Text provided >>
+---+

# Help with constraints to select and/or insert columns to a matrix

I suppose this might be more of a generic MIP formulation question, but I’m not sure stackexchange would accept it and in here I can at least provide some almost working code using JuMP.

Simple context free question is that I have one binary variable array `select` and one integer variable array (with lower bound 0) `insert` of the same size and I would like to constrain `insert` so that `insert[i] == 0` for all `i > sum(select) + sum(insert)`. Are there any MIP-tricks which can achieve this?

Context which might help find alternate formulations:

NaiveNASlib has functions to modify the structure of a neural network ensure that a) dimensions of parameter arrays stay consistent and b) that the model to the largest extent possible represents the same function as before. To be able to handle any (?) kind of architecture it uses a MIP formulation. I’m looking at making the formulation a bit more generic by loosening up some constraints, but I’m not sure exactly how to go about it.

The current way is to by create variables `select` and `insert` for each vertex in the computation graph where both `select` and `insert` are arrays of binary variables. To keep things simple here, assume the parameter array is a matrix, then `select[i]` means that we shall keep column `i` from that matrix and `insert[i]` means that we shall insert a new column after column `i`. As a concrete example, the result `select = [0, 1, 1, 0, 1]` and `insert = [0, 0, 1, 0, 0]` means that the new matrix has four columns where `Mnew[:, 1] = Mold[:, 2], Mnew[:, 2] = Mold[:, 3], Mnew[:, 3] .= 0, Mnew[:, 4] = Mold[:, 5]`.

Some extra context which are a little bit besides the question: The way the goals a) and b) are met is by adding constraints based on what category of operation each vertex belongs to. For example, if we hit a vertex `V` which does elementwise operation of the inputs, the constraints that `select_V .== select_Vi0 .== select_Vi1 ….` where `select_V` is the `select` variable for the output of `V` and `select_Vin` is the `select` variable for input `n` to `V`. The same is done for `insert` too of course. If a concatenation is hit we instead make constraints for that by making portions of `select_V` equal to the corresponding inputs. For both elementwise and concatenation there are typically no parameters to select from `V`, but the `select_V` variable is used to propagate the constraints to tie everything together (e.g. to handle multiple levels of nested elementwise ops and concatenations).

+---+

Instructions for the task >> Reproduce the whole post above on constraining which matrix columns to select and insert, word for word.

Source information >>
+---+

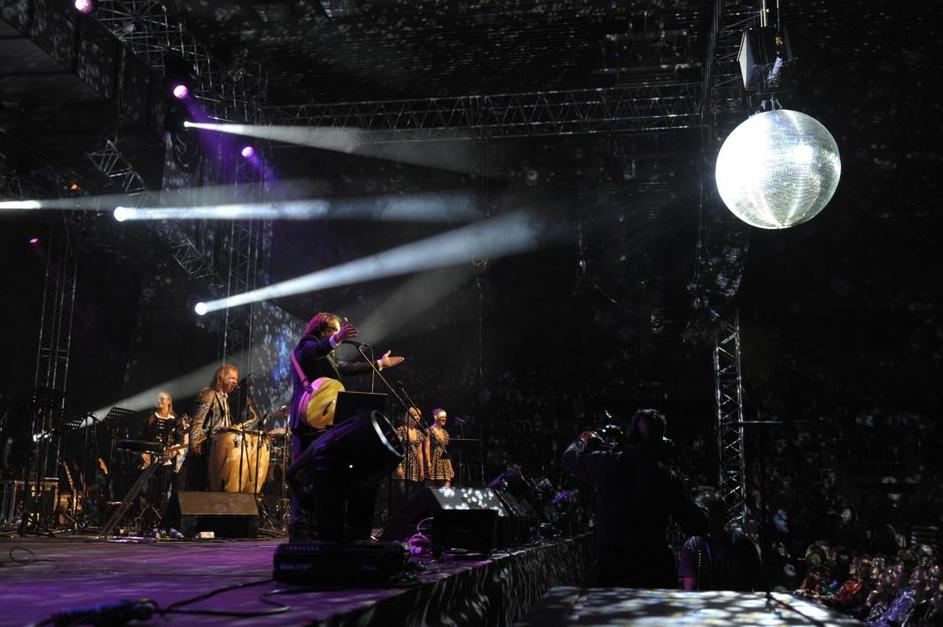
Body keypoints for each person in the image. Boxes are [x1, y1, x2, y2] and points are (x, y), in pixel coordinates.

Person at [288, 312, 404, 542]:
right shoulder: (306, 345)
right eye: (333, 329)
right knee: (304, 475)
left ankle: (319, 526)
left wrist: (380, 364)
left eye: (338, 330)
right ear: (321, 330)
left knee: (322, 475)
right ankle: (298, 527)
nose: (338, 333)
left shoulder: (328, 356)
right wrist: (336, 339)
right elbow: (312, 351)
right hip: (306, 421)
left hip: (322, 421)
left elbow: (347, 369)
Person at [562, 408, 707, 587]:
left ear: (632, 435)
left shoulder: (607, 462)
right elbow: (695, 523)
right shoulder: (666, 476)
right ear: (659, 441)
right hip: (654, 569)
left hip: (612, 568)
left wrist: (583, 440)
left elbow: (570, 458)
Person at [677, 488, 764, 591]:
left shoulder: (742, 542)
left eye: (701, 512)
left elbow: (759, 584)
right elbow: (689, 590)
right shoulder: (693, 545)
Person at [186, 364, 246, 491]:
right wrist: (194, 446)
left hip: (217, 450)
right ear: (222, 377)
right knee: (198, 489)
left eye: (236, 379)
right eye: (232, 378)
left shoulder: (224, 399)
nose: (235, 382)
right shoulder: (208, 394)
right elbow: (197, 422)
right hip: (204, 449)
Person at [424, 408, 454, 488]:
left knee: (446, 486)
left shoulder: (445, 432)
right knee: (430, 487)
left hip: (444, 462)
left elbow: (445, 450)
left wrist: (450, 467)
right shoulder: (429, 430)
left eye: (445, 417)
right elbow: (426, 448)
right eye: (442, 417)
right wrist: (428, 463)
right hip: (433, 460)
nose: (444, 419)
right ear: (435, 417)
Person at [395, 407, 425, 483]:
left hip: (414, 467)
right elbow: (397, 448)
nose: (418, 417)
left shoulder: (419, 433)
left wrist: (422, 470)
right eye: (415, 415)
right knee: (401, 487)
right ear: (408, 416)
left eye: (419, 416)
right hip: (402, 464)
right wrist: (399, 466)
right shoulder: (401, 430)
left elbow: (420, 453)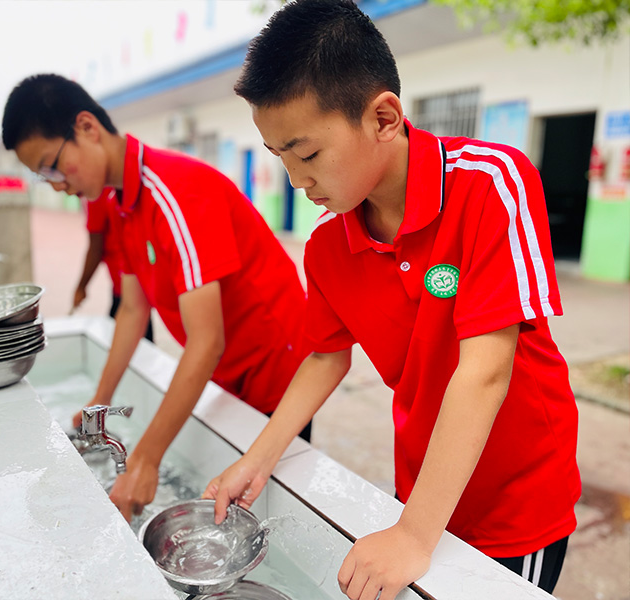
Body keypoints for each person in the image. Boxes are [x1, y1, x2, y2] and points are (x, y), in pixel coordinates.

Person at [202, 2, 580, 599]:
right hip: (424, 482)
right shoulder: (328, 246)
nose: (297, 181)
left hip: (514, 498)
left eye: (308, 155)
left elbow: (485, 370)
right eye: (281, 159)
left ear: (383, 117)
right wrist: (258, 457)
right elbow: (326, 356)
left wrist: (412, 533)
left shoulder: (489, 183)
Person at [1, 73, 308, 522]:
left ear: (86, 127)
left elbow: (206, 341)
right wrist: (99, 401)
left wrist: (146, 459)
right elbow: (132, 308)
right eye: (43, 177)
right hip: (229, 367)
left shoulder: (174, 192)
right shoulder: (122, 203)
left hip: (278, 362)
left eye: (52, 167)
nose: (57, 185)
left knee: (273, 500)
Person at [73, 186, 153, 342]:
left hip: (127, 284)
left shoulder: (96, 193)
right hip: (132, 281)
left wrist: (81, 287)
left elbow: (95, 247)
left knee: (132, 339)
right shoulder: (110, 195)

+---+

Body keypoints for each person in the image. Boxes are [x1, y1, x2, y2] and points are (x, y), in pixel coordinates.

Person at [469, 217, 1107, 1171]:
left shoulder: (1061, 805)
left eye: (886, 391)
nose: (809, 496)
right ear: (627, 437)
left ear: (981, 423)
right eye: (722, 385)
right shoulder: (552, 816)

+---+

Task answer >>
# Help with constraints to select and/or insert columns to a matrix

I suppose this might be more of a generic MIP formulation question, but I’m not sure stackexchange would accept it and in here I can at least provide some almost working code using JuMP.

Simple context free question is that I have one binary variable array `select` and one integer variable array (with lower bound 0) `insert` of the same size and I would like to constrain `insert` so that `insert[i] == 0` for all `i > sum(select) + sum(insert)`. Are there any MIP-tricks which can achieve this?

Context which might help find alternate formulations:

NaiveNASlib has functions to modify the structure of a neural network ensure that a) dimensions of parameter arrays stay consistent and b) that the model to the largest extent possible represents the same function as before. To be able to handle any (?) kind of architecture it uses a MIP formulation. I’m looking at making the formulation a bit more generic by loosening up some constraints, but I’m not sure exactly how to go about it.

The current way is to by create variables `select` and `insert` for each vertex in the computation graph where both `select` and `insert` are arrays of binary variables. To keep things simple here, assume the parameter array is a matrix, then `select[i]` means that we shall keep column `i` from that matrix and `insert[i]` means that we shall insert a new column after column `i`. As a concrete example, the result `select = [0, 1, 1, 0, 1]` and `insert = [0, 0, 1, 0, 0]` means that the new matrix has four columns where `Mnew[:, 1] = Mold[:, 2], Mnew[:, 2] = Mold[:, 3], Mnew[:, 3] .= 0, Mnew[:, 4] = Mold[:, 5]`.

Some extra context which are a little bit besides the question: The way the goals a) and b) are met is by adding constraints based on what category of operation each vertex belongs to. For example, if we hit a vertex `V` which does elementwise operation of the inputs, the constraints that `select_V .== select_Vi0 .== select_Vi1 ….` where `select_V` is the `select` variable for the output of `V` and `select_Vin` is the `select` variable for input `n` to `V`. The same is done for `insert` too of course. If a concatenation is hit we instead make constraints for that by making portions of `select_V` equal to the corresponding inputs. For both elementwise and concatenation there are typically no parameters to select from `V`, but the `select_V` variable is used to propagate the constraints to tie everything together (e.g. to handle multiple levels of nested elementwise ops and concatenations).